PROVIDENCE, R.I. [Brown University] — “You ever hear the saying, ‘I didn’t see this coming?’” Mumia Abu-Jamal quipped.
The former journalist, activist and 41-year prison inmate joined a Brown University panel discussion on incarceration and the criminal justice system on Wednesday, Sept. 27, via a monitored and recorded prison phone line in Pennsylvania.
Abu-Jamal wasn’t just floored to be a central focus of the night’s conversation.

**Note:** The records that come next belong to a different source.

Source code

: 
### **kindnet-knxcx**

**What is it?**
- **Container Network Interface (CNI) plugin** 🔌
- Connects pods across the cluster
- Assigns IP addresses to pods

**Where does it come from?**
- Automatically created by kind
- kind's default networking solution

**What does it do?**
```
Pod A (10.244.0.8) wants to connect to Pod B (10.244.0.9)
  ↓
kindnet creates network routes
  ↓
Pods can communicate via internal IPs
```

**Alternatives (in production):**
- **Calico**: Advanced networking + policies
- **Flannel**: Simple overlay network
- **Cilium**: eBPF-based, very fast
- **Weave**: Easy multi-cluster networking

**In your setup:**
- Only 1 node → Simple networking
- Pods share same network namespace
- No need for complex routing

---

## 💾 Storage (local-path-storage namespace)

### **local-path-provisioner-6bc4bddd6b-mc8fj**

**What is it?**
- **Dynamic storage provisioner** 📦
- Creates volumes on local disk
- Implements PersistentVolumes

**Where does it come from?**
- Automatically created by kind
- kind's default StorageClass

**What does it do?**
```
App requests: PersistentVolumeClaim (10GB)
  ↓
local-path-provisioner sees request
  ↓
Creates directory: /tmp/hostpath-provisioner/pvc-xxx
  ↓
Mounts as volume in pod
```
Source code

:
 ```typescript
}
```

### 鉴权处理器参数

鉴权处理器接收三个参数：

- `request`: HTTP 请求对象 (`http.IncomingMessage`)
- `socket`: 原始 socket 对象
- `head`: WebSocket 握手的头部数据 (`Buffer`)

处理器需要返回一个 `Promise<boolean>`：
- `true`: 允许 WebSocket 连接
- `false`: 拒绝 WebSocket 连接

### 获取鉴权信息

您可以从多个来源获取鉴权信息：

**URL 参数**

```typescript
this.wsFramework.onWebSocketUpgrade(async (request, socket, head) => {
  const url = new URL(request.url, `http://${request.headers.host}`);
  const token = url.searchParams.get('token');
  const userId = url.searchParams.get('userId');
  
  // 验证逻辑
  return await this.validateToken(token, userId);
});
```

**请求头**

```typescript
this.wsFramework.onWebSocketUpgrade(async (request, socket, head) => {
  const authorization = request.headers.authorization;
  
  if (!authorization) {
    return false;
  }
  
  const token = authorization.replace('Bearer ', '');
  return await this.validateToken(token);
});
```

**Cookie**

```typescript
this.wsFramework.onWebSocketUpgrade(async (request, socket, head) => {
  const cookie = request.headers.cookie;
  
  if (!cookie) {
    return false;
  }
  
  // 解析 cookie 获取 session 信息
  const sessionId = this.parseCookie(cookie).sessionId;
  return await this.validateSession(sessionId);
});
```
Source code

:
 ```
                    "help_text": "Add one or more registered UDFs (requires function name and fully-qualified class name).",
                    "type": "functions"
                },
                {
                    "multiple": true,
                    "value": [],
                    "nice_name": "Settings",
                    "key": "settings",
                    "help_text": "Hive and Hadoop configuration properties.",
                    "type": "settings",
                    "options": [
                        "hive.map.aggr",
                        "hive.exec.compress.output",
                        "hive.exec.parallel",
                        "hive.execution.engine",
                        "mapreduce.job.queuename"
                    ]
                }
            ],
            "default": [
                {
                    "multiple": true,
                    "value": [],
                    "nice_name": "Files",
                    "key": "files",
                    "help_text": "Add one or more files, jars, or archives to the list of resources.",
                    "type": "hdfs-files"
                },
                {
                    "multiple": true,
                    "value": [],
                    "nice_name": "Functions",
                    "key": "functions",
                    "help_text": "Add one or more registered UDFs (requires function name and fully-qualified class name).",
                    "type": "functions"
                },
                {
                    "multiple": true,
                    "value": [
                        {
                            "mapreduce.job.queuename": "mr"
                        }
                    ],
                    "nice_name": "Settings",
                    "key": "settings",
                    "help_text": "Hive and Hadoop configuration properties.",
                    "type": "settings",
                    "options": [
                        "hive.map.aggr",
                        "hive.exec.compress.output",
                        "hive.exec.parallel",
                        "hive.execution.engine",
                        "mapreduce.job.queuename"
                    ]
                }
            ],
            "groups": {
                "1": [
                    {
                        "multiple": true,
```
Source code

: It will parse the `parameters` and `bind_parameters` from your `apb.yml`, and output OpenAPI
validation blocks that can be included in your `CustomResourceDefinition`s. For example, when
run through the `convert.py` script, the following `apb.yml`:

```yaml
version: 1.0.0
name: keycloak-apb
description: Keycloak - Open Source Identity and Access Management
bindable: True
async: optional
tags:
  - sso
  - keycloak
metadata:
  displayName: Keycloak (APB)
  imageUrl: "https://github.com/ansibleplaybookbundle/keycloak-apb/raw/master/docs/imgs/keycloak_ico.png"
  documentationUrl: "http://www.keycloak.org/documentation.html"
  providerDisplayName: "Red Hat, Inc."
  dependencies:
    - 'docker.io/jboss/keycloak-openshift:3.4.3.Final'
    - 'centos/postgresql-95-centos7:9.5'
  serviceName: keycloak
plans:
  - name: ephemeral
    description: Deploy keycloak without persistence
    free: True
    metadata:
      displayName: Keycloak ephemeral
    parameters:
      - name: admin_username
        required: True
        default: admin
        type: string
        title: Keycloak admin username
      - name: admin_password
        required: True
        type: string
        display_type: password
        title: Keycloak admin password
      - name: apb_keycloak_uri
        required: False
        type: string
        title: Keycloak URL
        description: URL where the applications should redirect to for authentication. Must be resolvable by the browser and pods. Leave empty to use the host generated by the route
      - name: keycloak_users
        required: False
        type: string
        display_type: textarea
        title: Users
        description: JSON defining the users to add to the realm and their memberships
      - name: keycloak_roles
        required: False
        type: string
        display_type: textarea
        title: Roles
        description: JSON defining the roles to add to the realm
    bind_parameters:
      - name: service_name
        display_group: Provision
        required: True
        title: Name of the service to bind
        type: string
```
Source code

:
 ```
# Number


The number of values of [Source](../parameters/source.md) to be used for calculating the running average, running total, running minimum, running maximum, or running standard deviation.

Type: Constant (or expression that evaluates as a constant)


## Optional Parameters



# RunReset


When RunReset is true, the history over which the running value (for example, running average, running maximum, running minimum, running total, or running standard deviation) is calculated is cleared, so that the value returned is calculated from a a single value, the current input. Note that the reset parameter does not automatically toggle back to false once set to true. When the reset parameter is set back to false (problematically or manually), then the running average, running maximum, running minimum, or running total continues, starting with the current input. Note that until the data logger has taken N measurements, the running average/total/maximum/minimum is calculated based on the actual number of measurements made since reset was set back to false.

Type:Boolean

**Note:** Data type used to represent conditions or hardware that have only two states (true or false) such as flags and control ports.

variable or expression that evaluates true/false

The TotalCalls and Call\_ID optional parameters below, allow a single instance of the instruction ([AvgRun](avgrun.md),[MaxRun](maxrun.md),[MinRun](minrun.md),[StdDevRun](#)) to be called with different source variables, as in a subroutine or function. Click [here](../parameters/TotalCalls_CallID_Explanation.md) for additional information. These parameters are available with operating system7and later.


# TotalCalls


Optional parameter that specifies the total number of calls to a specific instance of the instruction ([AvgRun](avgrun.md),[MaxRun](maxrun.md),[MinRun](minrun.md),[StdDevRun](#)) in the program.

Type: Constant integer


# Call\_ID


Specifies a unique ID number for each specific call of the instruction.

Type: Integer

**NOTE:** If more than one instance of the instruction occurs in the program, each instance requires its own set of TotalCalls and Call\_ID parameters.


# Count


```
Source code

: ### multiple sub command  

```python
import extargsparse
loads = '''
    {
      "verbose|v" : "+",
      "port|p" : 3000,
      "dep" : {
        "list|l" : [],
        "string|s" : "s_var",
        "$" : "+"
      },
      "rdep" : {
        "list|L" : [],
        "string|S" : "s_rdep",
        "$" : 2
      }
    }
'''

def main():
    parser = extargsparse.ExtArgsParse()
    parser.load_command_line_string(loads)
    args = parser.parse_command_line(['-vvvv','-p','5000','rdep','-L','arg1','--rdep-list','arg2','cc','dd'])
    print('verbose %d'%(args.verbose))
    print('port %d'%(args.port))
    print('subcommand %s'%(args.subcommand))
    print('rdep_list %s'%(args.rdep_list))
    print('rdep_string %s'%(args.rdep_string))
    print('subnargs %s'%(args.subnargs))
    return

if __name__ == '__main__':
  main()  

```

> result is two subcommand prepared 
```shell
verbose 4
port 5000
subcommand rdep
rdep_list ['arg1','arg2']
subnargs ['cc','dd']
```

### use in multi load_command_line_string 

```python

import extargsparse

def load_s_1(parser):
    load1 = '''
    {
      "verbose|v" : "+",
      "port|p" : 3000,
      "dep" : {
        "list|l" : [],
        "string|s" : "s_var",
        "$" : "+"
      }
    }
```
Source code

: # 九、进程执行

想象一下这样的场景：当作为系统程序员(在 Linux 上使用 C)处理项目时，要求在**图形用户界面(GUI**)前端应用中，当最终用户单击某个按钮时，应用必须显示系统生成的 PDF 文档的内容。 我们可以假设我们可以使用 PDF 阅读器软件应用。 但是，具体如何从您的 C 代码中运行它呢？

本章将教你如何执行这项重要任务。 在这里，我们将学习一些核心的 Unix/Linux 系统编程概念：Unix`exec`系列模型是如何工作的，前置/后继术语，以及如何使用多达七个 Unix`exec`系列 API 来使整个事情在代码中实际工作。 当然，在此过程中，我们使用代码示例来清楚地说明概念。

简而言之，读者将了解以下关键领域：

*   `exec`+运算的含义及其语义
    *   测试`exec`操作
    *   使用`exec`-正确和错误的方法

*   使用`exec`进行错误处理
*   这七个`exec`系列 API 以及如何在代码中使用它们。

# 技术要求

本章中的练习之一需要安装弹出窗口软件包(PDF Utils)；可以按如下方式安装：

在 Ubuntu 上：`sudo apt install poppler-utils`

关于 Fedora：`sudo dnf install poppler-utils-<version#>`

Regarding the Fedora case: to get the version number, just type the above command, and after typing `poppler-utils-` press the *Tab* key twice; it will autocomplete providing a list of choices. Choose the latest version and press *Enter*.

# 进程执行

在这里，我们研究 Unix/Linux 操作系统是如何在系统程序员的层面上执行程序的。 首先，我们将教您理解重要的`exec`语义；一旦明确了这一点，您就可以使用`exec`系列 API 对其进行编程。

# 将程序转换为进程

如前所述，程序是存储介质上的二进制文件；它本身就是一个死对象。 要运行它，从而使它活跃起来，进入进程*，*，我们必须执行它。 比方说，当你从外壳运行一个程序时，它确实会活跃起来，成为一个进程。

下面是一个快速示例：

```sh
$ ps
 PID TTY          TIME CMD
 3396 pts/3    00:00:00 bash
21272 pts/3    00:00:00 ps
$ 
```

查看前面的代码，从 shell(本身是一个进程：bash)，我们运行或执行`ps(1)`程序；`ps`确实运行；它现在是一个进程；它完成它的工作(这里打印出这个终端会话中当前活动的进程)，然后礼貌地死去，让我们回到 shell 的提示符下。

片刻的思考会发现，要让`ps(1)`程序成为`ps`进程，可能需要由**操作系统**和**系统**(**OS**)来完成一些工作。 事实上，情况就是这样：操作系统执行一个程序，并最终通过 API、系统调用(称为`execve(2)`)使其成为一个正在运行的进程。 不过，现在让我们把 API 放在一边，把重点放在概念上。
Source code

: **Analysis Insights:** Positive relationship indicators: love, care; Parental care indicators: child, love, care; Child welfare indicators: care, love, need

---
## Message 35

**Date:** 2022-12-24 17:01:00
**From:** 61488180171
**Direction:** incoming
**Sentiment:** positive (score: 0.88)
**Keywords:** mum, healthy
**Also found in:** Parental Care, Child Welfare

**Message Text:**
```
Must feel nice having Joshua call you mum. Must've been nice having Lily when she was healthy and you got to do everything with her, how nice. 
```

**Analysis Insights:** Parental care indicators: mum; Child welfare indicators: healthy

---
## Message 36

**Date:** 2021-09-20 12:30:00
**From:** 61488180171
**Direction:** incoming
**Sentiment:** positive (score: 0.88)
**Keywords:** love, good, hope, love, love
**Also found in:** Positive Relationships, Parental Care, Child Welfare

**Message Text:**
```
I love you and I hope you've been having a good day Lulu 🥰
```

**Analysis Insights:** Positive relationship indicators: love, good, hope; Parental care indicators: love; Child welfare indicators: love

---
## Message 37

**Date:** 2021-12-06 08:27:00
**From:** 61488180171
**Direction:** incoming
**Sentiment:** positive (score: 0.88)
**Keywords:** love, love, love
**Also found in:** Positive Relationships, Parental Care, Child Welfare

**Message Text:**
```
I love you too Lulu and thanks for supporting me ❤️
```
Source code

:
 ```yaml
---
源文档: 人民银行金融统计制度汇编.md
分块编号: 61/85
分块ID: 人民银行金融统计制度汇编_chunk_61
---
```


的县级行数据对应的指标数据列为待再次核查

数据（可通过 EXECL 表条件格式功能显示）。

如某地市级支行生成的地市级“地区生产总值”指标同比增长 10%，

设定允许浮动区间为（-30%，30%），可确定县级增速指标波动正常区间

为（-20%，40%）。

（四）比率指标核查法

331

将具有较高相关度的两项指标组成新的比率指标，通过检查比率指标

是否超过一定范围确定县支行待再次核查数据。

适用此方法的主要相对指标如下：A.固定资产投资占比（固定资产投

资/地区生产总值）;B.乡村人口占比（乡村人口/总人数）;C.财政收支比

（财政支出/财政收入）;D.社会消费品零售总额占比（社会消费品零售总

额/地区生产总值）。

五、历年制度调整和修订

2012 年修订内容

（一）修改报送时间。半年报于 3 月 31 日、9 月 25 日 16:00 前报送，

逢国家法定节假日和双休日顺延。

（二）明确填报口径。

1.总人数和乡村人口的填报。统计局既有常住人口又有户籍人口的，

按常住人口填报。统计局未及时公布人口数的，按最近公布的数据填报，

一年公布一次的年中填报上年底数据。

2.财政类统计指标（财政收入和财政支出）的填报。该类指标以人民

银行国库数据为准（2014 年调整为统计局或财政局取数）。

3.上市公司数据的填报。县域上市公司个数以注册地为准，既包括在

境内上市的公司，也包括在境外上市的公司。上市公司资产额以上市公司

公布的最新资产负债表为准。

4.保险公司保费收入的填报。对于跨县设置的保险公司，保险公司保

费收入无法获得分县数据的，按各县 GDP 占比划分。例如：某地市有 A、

He was also amazed to observe that four decades of his writings, artworks and possessions from prison — 97 boxes of them — were now available for reading and viewing at Brown’s John Hay Library, the centerpiece of one of the nation’s largest collections of the first-person accounts of incarcerated people.
“Welcome to a night at Brown, as we open the archives and thus turn a new page in history,” he said on speakerphone, addressing hundreds of in-person and virtual audience members. “It feels really remarkable… this was not foreseen.”
Comments from Abu-Jamal, who was convicted of murdering a Philadelphia police officer in 1981 and has since become one of the most outspoken incarcerated advocates for racial equity and criminal justice reform, kicked off “Voices of Mass Incarceration: A Symposium.” The three-day event at Brown was replete with performances and conversations focused on law enforcement, medical care in prisons, public art, the impact of incarceration on women and girls, and the history of incarceration; its events drew in diverse groups of activists and scholars from across the globe and Brown and Providence community members.
Jointly hosted by the Brown University Library, the Pembroke Center and the Ruth J. Simmons Center for the Study of Slavery and Justice, the symposium also marked the public opening of the Abu-Jamal archives and the beginning of a year-long exhibition on mass incarceration extending across the Brown campus.